Performance inconsistencies when fetching mutual relationships

performance

(Davidrapin) #1

Hi there,

My original use-case is fetching all mutual relationships between two groups of nodes.
One of the groups of nodes contains a supernode (i.e. a node with a very high degree).

Let's call n the group of nodes that contains only regular nodes and sn the group of nodes that contains a supernode.

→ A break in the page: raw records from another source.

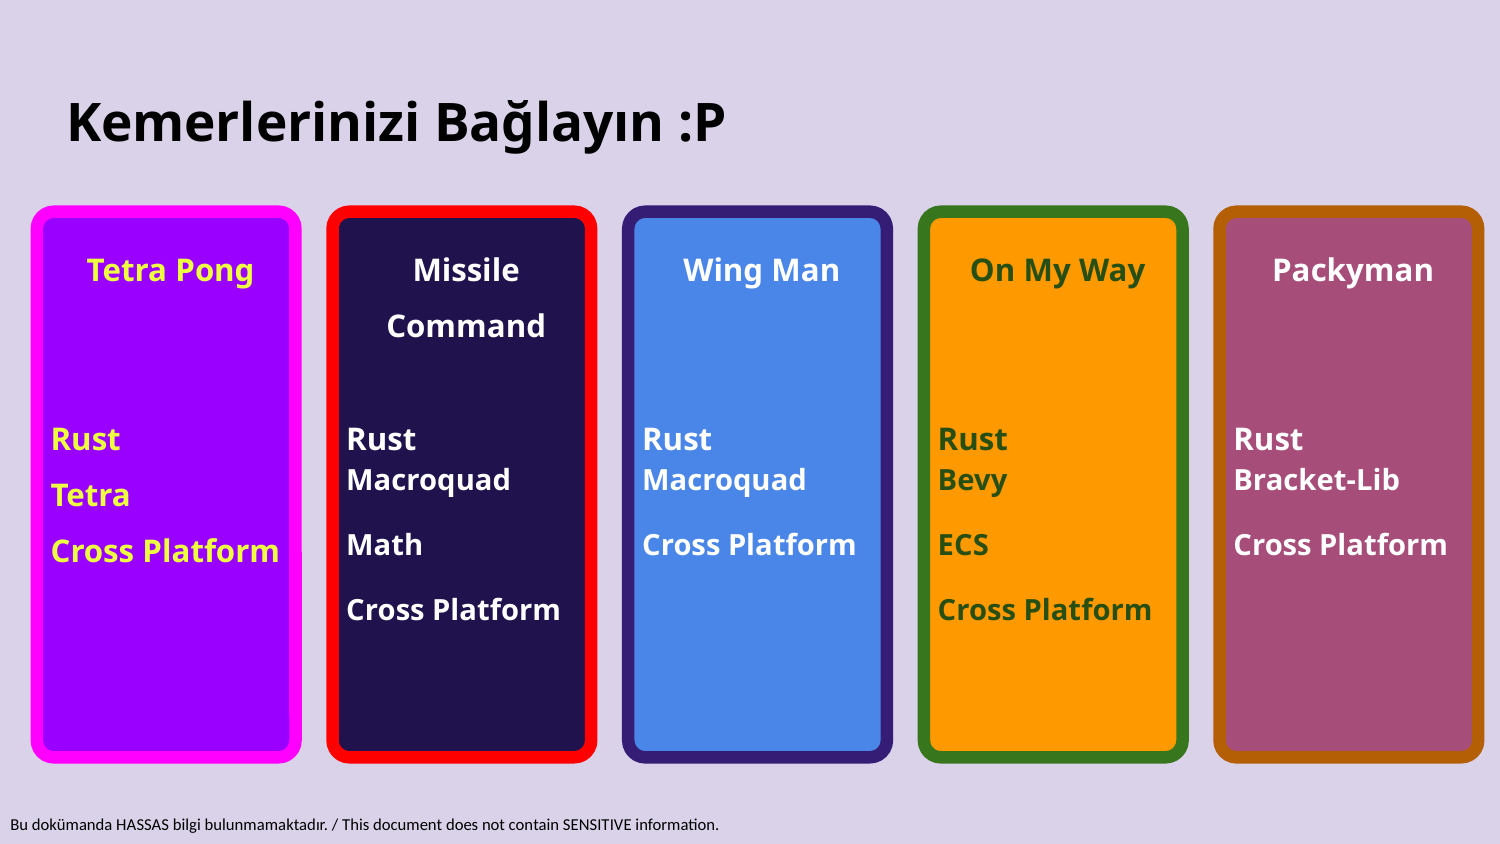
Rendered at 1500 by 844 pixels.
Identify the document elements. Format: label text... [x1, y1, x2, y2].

text_box On My Way Rust Bevy ECS Cross Platform [923, 211, 1183, 758]
text_box Tetra Pong Rust Tetra Cross Platform [36, 211, 296, 758]
text_box Wing Man Rust Macroquad Cross Platform [628, 211, 887, 758]
text_box Packyman Rust Bracket-Lib Cross Platform [1219, 211, 1479, 758]
text_box Missile Command Rust Macroquad Math Cross Platform [332, 211, 592, 758]
title Kemerlerinizi Bağlayın :P [51, 72, 1449, 167]
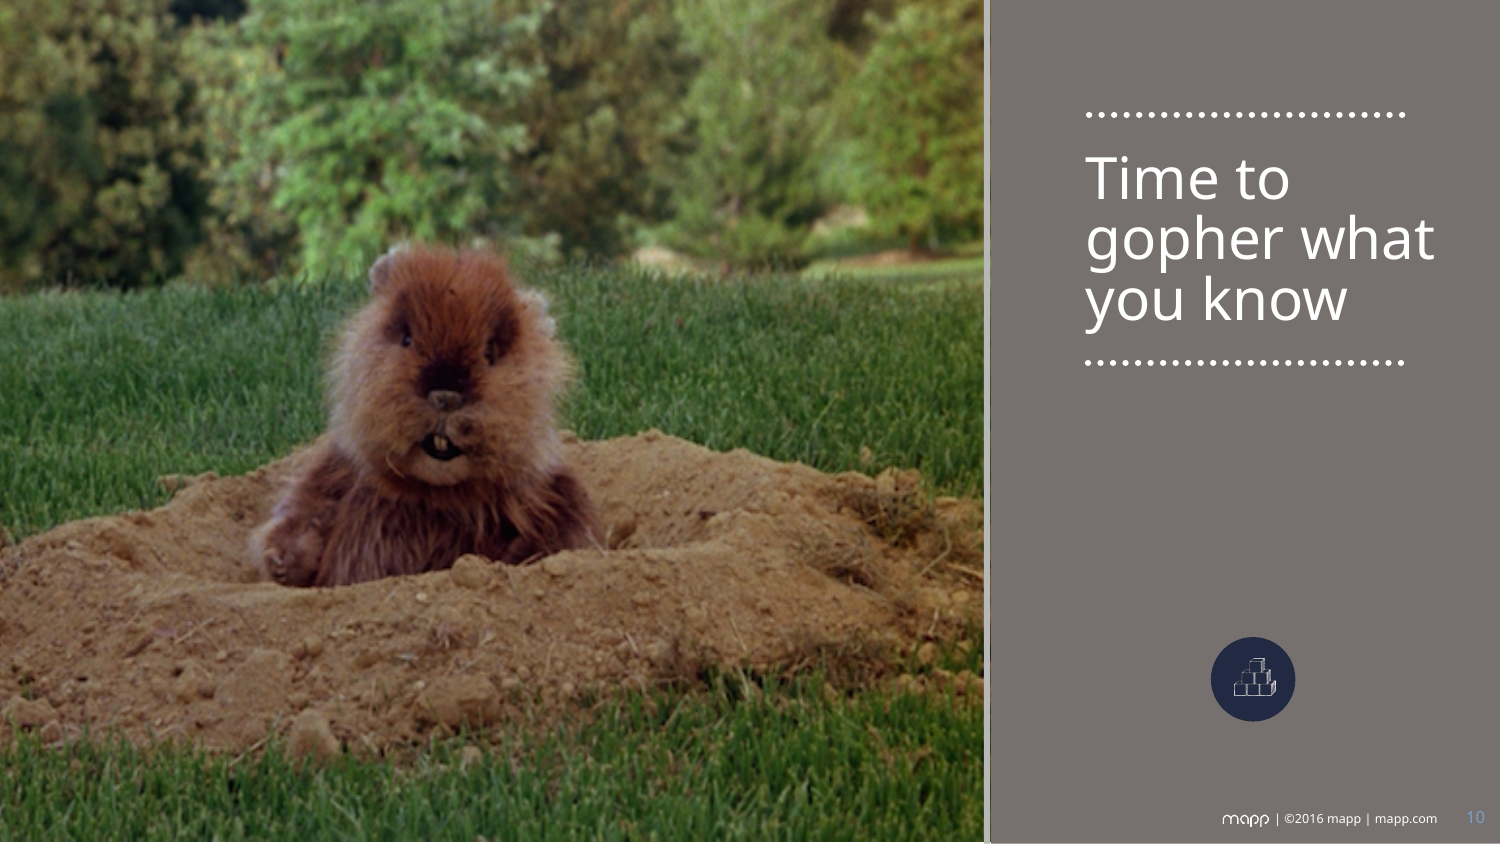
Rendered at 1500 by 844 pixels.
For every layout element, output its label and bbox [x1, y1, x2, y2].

text_box [983, 0, 1500, 844]
text_box [1219, 803, 1454, 835]
picture [1233, 657, 1276, 696]
picture [0, 0, 983, 842]
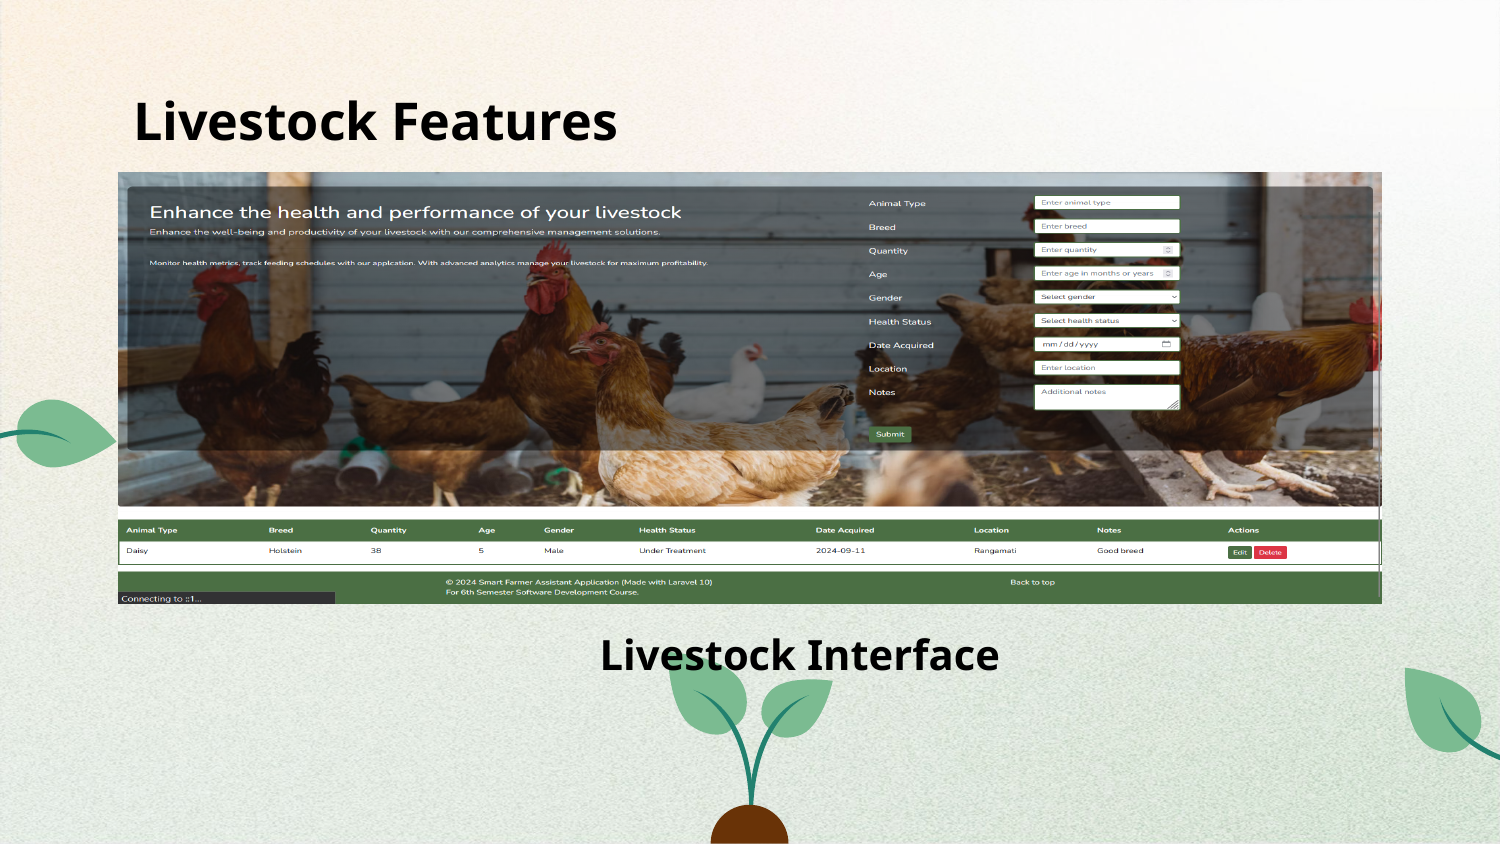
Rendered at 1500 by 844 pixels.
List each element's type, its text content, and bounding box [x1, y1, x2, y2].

picture [117, 172, 1383, 604]
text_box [666, 651, 834, 844]
title Livestock Features [118, 72, 1382, 167]
subtitle Livestock Interface [541, 612, 1036, 694]
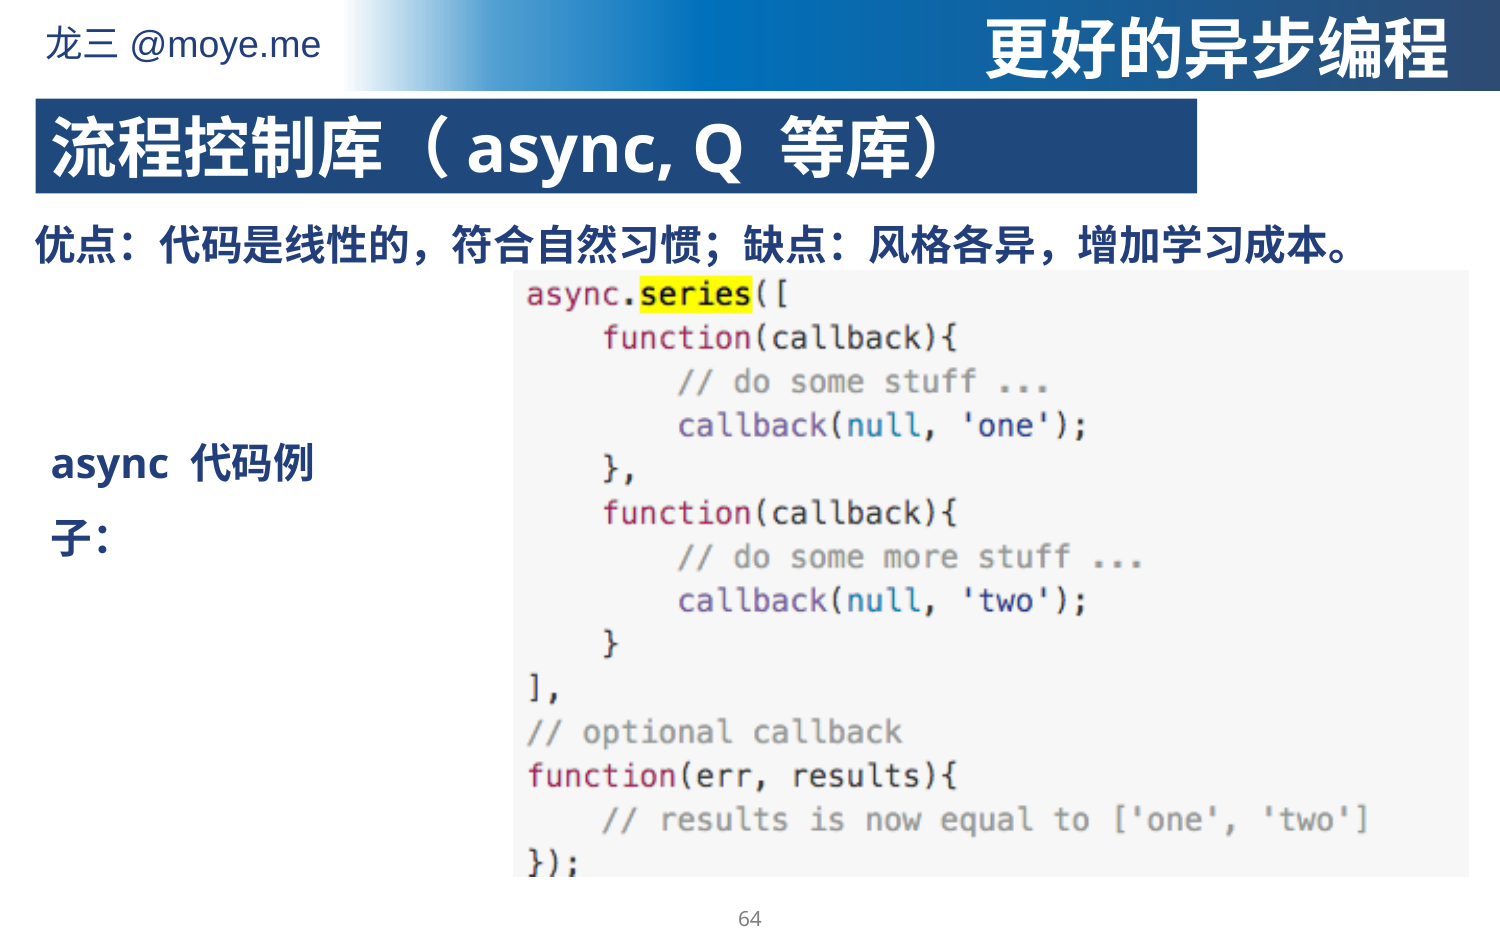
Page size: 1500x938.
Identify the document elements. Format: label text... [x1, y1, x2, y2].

text_box async 代码例子： [35, 397, 406, 464]
text_box 64 [720, 898, 780, 934]
picture [513, 269, 1469, 877]
text_box 流程控制库（async, Q 等库） [35, 98, 1198, 161]
text_box 更好的异步编程 [968, 0, 1466, 95]
text_box 优点：代码是线性的，符合自然习惯；缺点：风格各异，增加学习成本。 [19, 161, 1469, 277]
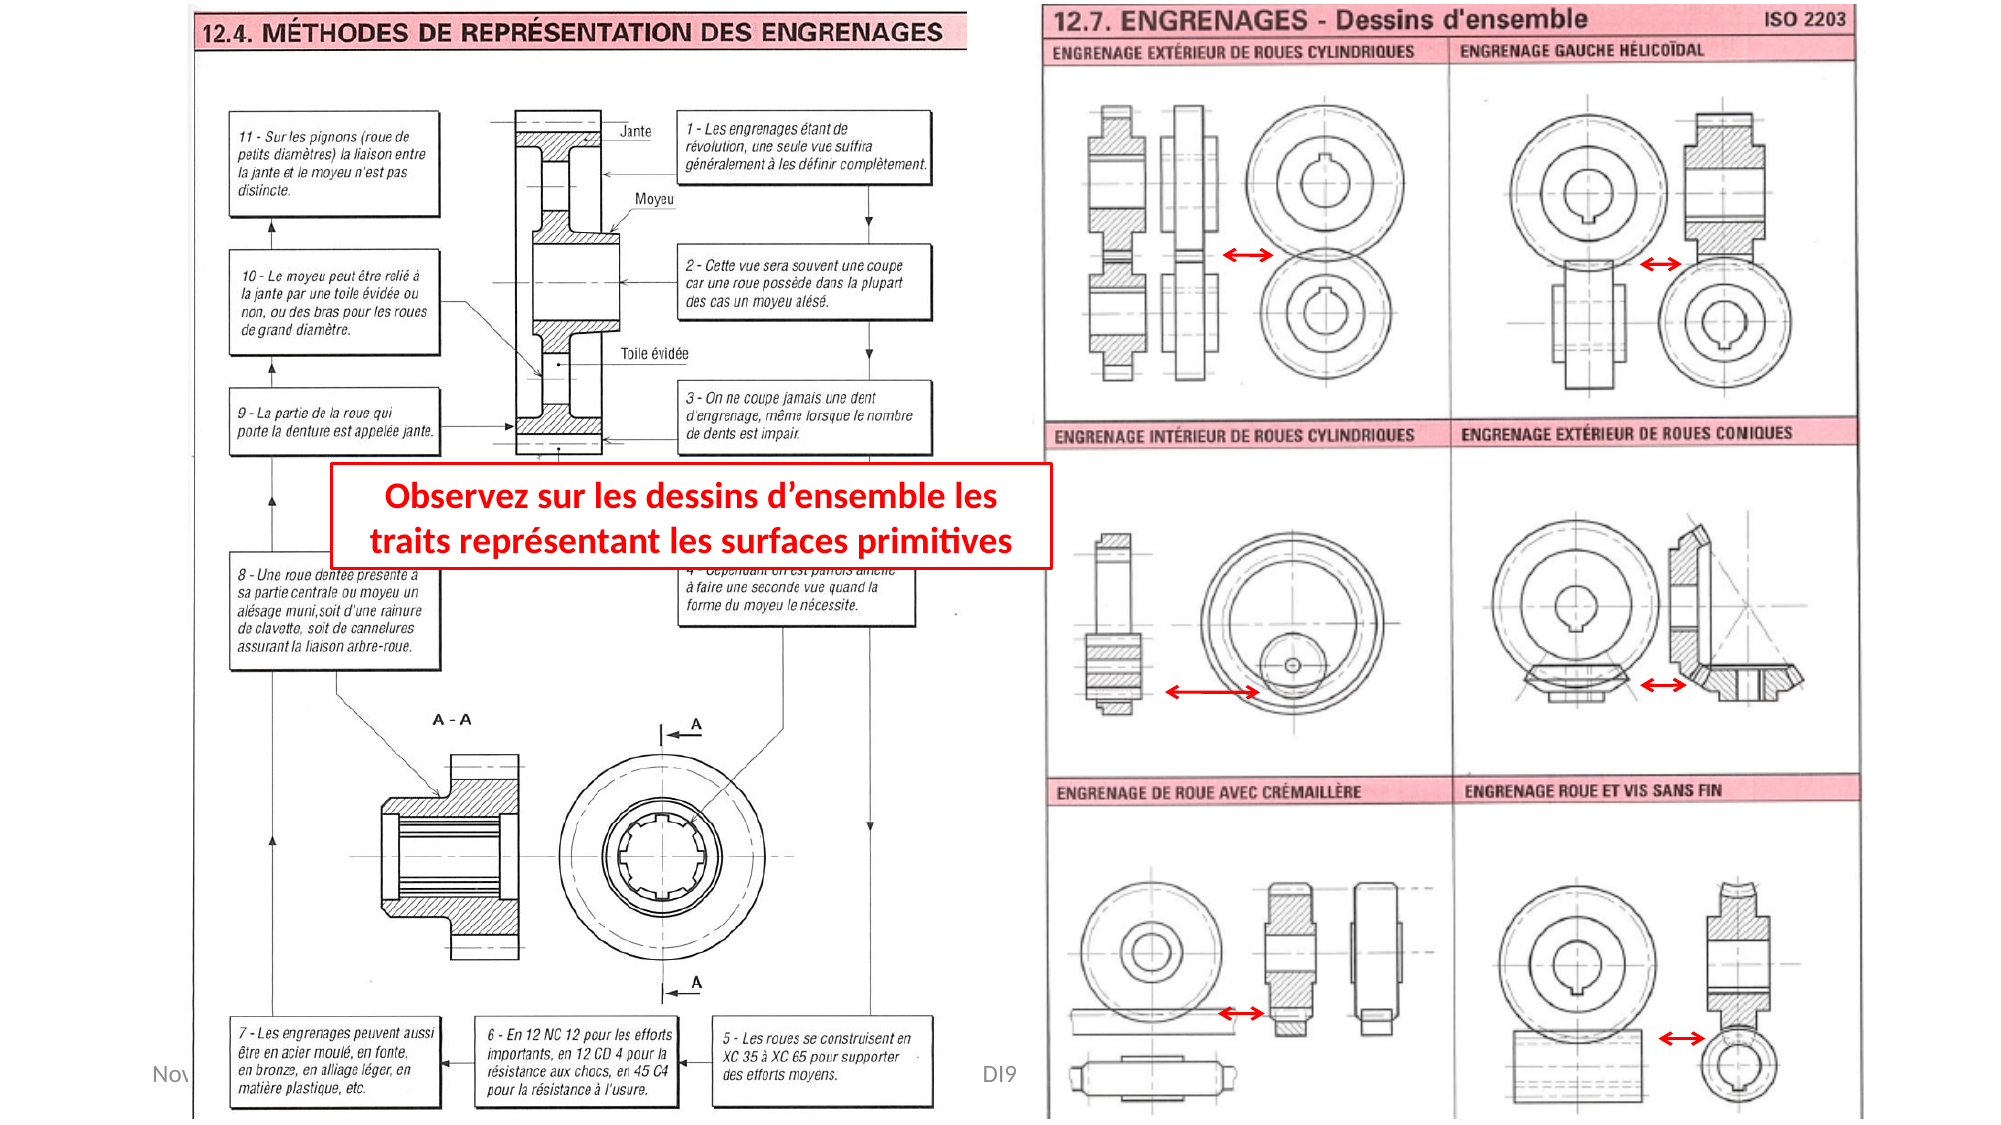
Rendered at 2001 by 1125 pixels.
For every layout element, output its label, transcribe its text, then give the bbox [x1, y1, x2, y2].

slide_number Nov-18 [137, 1042, 188, 1103]
picture [188, 4, 967, 1119]
picture [1032, 4, 1869, 1119]
footer DI9 [967, 1042, 1032, 1103]
text_box Observez sur les dessins d’ensemble les traits représentant les surfaces primitives [967, 463, 1032, 569]
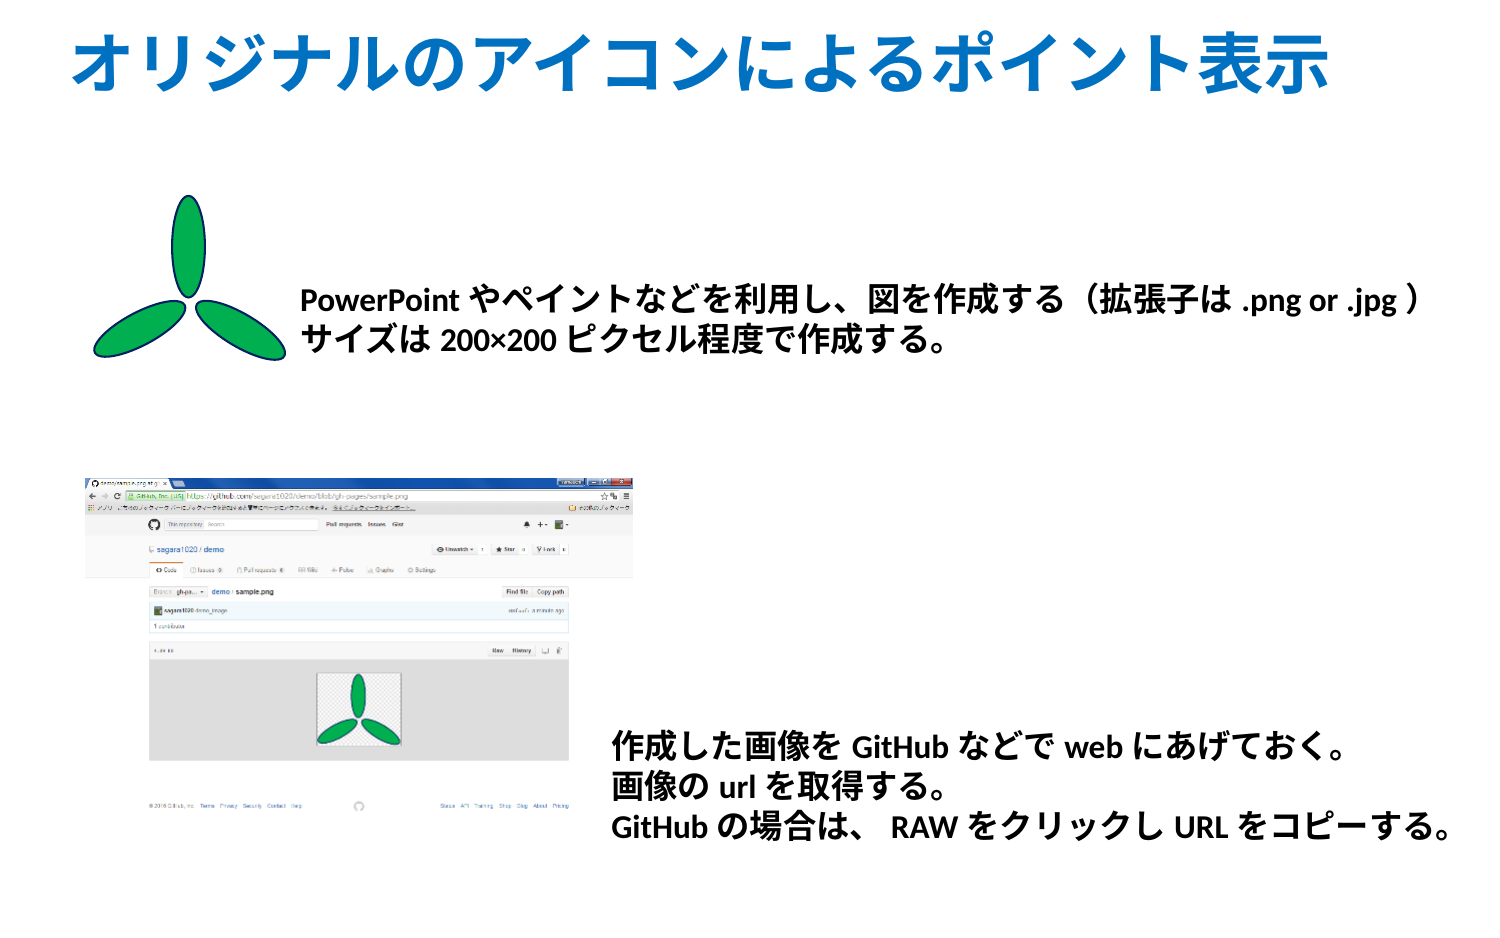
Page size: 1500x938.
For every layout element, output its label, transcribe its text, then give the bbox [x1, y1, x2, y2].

picture [85, 478, 633, 917]
text_box [93, 299, 187, 358]
text_box [171, 194, 206, 299]
text_box PowerPointやペイントなどを利用し、図を作成する（拡張子は.png or .jpg） サイズは200×200ピクセル程度で作成する。 [285, 271, 1454, 366]
text_box 作成した画像をGitHubなどでwebにあげておく。 画像のurlを取得する。 GitHubの場合は、RAWをクリックしURLをコピーする。 [633, 717, 1484, 853]
text_box [195, 299, 285, 361]
title オリジナルのアイコンによるポイント表示 [53, 25, 1347, 109]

My cypher query is the following:

MATCH (sn)-[r]-(n)
WHERE ID(sn) in [1, 999] // node 999 has high degree (1163)
AND ID(n) in [2, 3] // nodes 1, 2 and 3 have a low degree (3)
RETURN r

I'm currently using Neo4j 3.3.0 to benchmark this query, and I noticed something very odd: the performance of the query depends on the names of the variables I am using for sn, n and r.

More particularly, the performances depend of the alphabetical order of the variables.
I have tried changing other things in the query:

  • order of the ID(x) in [] statements
  • switching (sn)-[r]-(n) for (sn)-[r]-(n)

But after lots of testing, the only change that has a consistent impact on the performance of the query is the alphabetical order of the variable names used for sn, n and r.

To test my query, I have the following process:

  • I rename sn, n and r to a different name (sn => v1, n => v2, r => v3) and profile my query.
  • then, I change the alphabetical order (e.g. sn => v2, n => v3, r => v1) and profile again
  • etc.

Here are the results for all possible permutations:

  1. sn => v1, r => v2, n => v3: FAST
  2. sn => v1, n => v2, r => v3: FAST
  3. r => v1, sn => v2, n => v3: SLOW (i.e. at least of DB hit for each relationship of supernode 999)
  4. r => v1, n => v2, sn => v3: FAST
  5. n => v1, r => v2, sn => v3: SLOW (i.e. at least of DB hit for each relationship of supernode 999)
  6. n => v1, sn => v2, r => v3: SLOW (i.e. at least of DB hit for each relationship of supernode 999)

Profiling for each query:

  1. profile match (v1)-[v2]-(v3) where id(v1) in [1, 999] and id(v3) in [2, 3] return v2
  2. profile match (v1)-[v3]-(v2) where id(v1) in [1, 999] and id(v2) in [2, 3] return v3
    upload limit
  3. profile match (v2)-[v1]-(v3) where id(v2) in [1, 999] and id(v3) in [2, 3] return v1
  4. profile match (v3)-[v1]-(v2) where id(v3) in [1, 99] and id(v2) in [2, 3] return v1
    upload limit
  5. profile match (v3)-[v2]-(v1) where id(v3) in [1, 999] and id(v1) in [2, 3] return v2
    upload limit
  6. profile match (v2)-[v3]-(v1) where id(v2) in [1, 999] and id(v1) in [2, 3] return v3
    upload limit

Having to worry about the alphabetical ordering of variable names in a query makes it quite difficult to try and make queries fast :wink:

On the other hand, I might be on the wrong track, and I'm open to suggestions for alternative queries to get the same result in a more fast and stable way.

Best,

David


(Michael Hunger) #2

It's about the ordering it uses for expand into.

I think that was partially fixed in 3.4

In general it tries to go from the non-dense node side, but if both nodes have > 50 rels, both count as dense.

If you know which group is the one with the supernode then match the other group first
and then the 2nd group via expand.

It would also be good to use a direction + rel-type if possible.

MATCH (n)
WHERE ID(n) in [2, 3] // nodes 1, 2 and 3 have a low degree (3)
MATCH (sn)-[r]-(n)
WHERE ID(sn) in [1, 999] // node 999 has high degree (1163)
RETURN r

(Davidrapin) #3

Thank you Michael!
We will try this workaround.
Were you able to confirm that this was fixed in Neo4j v3.4?
Best,
David


(Michael Hunger) #4

Best test it yourself with your specific dataset + query. And let us know if it persists.